A large scale community fruit gleaning has been discussed, but details have not been hashed out, says McClure.

In the Town’s Animal Control Bylaw – designed for municipal purposes respecting wild and domestic animals and activities in relation to them – the term Animal Attractant means “any food, waste … or any other substance” that attracts wildlife animals. According to one section of the bylaw, “no property owner or person … shall place, store, permit or allow Animal Attractants to be left outdoors.”

Rissling Wynn says fruit trees could certainly fall under the Animal Attractants category, but the bylaw doesn’t “specifically speak to fruit trees,” rather, it references animal attractants as a whole.

“When we’re contemplating making a change like that to the bylaw, we need to think about how effective it is going to be, do we have the resources to even enforce it and is there interest from the community to have that added? All these things need to be considered,” she said. “The approach we’ve chosen to take is education and communication and promoting best practices and until we’re directed to do otherwise, that is the practice we’ll continue for the time being.”

McClure and Paczkowski weighed in on the bylaw and its definition of “food” under Animal Attractants.

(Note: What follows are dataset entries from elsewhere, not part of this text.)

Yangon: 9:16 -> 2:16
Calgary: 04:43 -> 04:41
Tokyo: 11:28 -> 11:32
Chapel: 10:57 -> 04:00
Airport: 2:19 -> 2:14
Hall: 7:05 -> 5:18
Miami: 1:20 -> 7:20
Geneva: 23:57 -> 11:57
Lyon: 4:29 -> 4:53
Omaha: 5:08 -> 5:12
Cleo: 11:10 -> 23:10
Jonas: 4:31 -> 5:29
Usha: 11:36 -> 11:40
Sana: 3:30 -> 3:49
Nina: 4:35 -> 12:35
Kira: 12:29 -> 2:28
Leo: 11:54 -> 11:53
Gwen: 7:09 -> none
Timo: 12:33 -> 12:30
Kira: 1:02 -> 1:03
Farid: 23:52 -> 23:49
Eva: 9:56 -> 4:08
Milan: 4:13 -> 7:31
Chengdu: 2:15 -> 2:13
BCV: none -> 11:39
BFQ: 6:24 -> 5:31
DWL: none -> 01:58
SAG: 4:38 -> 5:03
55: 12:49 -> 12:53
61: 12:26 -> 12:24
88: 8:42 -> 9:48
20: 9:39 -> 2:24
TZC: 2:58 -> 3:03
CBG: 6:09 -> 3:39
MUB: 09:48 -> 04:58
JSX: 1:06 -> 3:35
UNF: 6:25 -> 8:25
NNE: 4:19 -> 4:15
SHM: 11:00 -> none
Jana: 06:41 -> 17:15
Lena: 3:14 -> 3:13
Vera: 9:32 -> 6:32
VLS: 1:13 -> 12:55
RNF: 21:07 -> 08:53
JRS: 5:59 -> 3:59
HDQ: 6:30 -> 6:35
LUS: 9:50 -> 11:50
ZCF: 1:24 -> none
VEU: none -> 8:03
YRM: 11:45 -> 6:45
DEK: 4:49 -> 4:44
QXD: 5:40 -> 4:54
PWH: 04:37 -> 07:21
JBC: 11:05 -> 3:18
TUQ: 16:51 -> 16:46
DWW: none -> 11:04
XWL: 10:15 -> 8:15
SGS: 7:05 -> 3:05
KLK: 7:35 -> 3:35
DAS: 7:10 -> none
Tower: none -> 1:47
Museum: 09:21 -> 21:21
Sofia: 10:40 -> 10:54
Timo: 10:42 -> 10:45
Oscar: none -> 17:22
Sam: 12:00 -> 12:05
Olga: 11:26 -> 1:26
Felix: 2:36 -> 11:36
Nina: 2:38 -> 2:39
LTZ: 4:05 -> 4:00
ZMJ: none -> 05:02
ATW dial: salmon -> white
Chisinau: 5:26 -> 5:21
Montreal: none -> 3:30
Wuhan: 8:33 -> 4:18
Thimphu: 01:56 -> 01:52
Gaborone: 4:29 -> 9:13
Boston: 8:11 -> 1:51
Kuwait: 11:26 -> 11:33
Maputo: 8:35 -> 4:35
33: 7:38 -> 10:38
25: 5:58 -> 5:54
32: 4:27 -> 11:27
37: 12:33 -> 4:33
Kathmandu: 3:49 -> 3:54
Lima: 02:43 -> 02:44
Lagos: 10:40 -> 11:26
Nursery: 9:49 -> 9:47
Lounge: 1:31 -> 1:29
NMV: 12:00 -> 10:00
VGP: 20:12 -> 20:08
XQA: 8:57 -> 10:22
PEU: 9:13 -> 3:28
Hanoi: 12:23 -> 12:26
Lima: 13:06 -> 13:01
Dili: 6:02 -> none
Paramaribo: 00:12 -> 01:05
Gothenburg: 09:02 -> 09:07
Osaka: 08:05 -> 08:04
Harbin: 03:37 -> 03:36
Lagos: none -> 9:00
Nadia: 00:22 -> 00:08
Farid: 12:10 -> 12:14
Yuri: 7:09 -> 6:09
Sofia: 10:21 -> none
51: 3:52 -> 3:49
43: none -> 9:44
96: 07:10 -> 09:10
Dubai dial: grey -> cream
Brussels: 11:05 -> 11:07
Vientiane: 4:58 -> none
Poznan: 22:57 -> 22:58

Paczkowski would like to see apples and crabapples as terms used in the bylaw, while McClure doesn’t see how fruit trees don’t already fall under it.

“It’s worth looking at (the bylaw) whether or not apple trees fall under the classification of an animal attractant,” said McClure. “If they do not under this particular document, I think it would be worth investigating and including non-native fruit bearing trees in this bylaw in the future.”